She then proceeded to hand me a $35,000 proposal to cater my own relatively small Brooklyn wedding.
I didn't hire her. But her point stuck with me during every subsequent vendor meeting I had. Was I being taken advantage of? The truth is that even if you're not, there are still plenty of unforeseen costs involved with getting married. And because you may not have much firsthand experience in this arena, it can be tough to get a real sense of what you should expect to spend. Ahead, we've identified five of the most annoying hidden costs of planning a wedding. Even if you can't avoid them, at least you can budget more effectively, and steer clear of a few surprises along the way.

The sticker price on the average wedding dress is high to begin with. For most of us, it is perhaps the single most expensive clothing item we ever have or ever will purchase. But if you think that price, whatever it may be, reflects the total amount you'll be spending — think again. You could pay lots more in alterations, even if you're not making any major changes to the original design (like removing or adding straps).
Your bridal specialist will likely remind you that anything you don't like about a given dress can easily be changed. They'll also suggest trying on accessories, like an embellished belt or a veil, during your appointment to help you get a sense of what the whole ensemble would look like. But what they won't mention is how much those tweaks or add-ons cost. Several hundred here, several more there — just remember, it all adds up faster than you might think.

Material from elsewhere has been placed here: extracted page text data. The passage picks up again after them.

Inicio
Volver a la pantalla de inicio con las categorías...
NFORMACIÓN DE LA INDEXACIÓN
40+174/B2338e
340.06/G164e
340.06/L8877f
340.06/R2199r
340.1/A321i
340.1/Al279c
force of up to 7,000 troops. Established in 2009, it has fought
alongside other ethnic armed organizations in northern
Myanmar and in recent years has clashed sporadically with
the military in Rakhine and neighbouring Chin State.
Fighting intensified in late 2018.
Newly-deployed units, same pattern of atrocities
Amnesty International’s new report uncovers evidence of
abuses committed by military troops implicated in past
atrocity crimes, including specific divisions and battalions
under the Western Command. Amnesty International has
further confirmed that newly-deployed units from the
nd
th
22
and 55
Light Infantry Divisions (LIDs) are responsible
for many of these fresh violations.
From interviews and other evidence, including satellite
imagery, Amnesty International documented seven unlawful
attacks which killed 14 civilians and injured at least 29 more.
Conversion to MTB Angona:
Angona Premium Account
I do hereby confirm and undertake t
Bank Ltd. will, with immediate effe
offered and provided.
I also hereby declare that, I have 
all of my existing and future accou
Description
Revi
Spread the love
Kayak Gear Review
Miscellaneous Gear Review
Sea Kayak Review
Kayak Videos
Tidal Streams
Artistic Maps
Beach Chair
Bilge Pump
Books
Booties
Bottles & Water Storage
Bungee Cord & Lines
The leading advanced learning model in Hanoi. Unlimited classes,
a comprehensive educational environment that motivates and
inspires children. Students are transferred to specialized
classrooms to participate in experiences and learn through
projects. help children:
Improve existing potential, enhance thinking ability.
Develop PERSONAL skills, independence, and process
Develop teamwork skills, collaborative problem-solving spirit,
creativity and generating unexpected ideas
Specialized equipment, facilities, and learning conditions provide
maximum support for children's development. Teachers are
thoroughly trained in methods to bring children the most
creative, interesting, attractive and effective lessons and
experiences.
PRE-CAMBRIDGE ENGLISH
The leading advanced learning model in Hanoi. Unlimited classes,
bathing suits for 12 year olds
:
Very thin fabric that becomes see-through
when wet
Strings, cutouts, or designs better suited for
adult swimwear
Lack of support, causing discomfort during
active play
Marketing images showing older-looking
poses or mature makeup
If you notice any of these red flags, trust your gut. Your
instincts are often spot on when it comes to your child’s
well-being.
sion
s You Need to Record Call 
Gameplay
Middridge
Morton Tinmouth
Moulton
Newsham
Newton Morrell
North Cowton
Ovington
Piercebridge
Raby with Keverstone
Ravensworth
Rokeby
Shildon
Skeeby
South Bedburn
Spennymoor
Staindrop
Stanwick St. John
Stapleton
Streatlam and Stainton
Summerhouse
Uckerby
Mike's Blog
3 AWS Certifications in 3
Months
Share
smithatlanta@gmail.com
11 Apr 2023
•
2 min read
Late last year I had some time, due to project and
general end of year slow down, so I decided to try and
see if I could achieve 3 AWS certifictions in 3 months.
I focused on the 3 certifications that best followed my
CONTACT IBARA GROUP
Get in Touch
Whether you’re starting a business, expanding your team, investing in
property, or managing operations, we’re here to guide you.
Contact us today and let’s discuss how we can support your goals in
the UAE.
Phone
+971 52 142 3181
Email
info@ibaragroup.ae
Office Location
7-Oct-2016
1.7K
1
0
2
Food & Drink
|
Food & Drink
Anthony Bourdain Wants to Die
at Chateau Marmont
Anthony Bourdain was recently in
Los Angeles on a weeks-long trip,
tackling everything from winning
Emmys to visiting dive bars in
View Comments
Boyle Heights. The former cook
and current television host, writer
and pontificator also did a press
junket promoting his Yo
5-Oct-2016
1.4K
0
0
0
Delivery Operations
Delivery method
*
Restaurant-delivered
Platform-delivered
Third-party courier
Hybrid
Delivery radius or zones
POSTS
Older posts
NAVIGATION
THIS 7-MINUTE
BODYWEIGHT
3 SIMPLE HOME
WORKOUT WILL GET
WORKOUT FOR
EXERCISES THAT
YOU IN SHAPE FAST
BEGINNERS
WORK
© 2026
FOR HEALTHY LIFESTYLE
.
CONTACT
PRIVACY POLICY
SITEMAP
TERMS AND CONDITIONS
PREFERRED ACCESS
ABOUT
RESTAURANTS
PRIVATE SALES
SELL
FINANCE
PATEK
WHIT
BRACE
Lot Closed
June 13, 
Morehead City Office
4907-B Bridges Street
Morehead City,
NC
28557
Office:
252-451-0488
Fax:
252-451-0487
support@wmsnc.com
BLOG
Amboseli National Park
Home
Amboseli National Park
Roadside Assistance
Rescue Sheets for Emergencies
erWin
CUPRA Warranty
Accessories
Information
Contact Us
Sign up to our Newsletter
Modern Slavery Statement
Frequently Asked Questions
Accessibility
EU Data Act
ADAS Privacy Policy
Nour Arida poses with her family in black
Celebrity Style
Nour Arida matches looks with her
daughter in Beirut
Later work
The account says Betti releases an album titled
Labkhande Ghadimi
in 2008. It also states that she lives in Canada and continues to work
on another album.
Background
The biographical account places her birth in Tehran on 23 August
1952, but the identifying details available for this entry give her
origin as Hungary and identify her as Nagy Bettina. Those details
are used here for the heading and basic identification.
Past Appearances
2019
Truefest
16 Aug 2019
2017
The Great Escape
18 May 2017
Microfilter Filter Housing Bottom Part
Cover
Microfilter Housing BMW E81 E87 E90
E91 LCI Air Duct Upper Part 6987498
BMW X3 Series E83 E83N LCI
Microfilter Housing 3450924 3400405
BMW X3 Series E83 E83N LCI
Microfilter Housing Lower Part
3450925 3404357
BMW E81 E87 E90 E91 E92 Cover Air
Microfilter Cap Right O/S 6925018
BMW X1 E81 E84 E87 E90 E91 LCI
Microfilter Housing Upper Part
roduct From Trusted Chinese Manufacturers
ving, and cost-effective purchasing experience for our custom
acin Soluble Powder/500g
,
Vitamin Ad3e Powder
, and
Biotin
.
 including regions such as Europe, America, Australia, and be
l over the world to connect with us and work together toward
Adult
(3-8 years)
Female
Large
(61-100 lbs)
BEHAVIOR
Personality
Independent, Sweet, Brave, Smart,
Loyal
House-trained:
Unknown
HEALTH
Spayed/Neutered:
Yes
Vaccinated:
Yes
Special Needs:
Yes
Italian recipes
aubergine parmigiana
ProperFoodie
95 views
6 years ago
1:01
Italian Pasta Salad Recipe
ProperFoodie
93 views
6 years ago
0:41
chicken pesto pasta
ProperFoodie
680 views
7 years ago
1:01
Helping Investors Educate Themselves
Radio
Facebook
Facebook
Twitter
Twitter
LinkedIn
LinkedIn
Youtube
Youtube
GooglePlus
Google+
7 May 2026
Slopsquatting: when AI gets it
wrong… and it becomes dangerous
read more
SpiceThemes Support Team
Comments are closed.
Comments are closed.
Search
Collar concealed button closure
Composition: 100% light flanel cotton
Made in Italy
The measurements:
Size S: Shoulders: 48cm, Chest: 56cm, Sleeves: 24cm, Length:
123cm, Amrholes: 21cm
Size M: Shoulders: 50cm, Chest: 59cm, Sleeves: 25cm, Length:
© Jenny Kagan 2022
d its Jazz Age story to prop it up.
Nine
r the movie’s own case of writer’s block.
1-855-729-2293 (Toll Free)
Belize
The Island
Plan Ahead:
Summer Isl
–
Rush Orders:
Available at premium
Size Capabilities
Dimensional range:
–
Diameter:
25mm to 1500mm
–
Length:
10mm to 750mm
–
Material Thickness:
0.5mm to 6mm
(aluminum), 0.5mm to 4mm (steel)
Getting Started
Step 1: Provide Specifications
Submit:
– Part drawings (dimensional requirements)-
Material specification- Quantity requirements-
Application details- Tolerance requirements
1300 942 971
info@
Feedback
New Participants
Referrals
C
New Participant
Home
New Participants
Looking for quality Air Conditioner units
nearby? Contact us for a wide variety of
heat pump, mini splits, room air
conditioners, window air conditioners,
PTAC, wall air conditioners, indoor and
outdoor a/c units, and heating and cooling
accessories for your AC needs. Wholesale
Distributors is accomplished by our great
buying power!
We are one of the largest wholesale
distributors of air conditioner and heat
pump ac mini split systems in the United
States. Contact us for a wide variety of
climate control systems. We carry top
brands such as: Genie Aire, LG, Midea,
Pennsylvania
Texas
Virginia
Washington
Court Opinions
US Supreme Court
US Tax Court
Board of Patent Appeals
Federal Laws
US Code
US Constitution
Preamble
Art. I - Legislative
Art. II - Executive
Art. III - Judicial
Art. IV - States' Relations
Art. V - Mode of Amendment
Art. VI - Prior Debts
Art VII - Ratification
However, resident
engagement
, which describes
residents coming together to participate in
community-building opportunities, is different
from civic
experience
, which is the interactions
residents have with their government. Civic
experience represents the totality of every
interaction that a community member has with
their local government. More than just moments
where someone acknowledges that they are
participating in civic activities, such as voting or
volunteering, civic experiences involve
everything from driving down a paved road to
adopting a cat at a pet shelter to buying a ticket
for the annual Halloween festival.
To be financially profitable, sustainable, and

Apparently it's not enough that you're spending $150 a plate ($200? $250? More?), nor that you've dropped thousands to secure a location for your reception. If you look closely at the line items in your contracts, you may be surprised to find a mysterious "administrative fee" of anywhere from 5 to 20% of the total bill from your caterer or venue — which are also the two biggest wedding expenditures. Make sure to read the fine print, and ask about any fees (and what they cover) before you sign on any dotted lines.

This one's a real doozy. Some caterers will charge what's known as a cake-cutting fee if you bring in a cake from another vendor to be served at your wedding. That means you are probably paying an exorbitant fee for the cake itself (which can cost as much as $2,000), and then as much as $7 per slice (!) on top of that just to have your caterer cut and serve the dessert at your reception. This is total and utter lunacy, and perhaps the most egregious example of how couples get nickel and dimed by vendors during the wedding-planning process.
Your best bet is to either go with the dessert option already included with your catering package, or to negotiate with your caterer before signing if you feel strongly about bringing in an outside cake. (Better yet, hire a caterer who doesn't charge a cake-cutting fee to begin with.)

Have you ever thought about how many glasses get used at a wedding? The average wedding requires a five-to-one glass-to-guest ratio — at a minimum — from the Champagne toasts to the table settings to the glassware behind the bar.
Depending on the type of venue you choose for your big day, you're likely to have at least some equipment- and furniture-rental costs. That could include tables and chairs, linens, flatware, kitchen prep tools, serving platters, or all of the above. These expenses add up quickly, and it can be hard to understand exactly what the breakdown is. If you're renting these items through your venue or caterer rather than directly through the rental company, the prices may be inflated, and you should ask for a detailed breakdown of these costs.

I'd like to think of myself as a very generous tipper. I used to bartend, and I know how much service-industry workers rely on tips. But when you're spending tens of thousands of dollars on a wedding, the idea of shelling out 15 or 20% tips for vendors (who are already being generously compensated) is a little difficult to stomach. There's also tax to consider. Between the two, you could wind up spending another 25% on top of the baseline cost of your big day — and that's a fairly conservative estimate. (Just to give you a hard number for reference, if you're spending $30,000 on your wedding, you'll need to add an additional $6,000 in taxes and tips.)
Be sure to anticipate taxes and do your research on who (and how much) to tip. That way, you'll avoid any uncomfortable situations on the big day.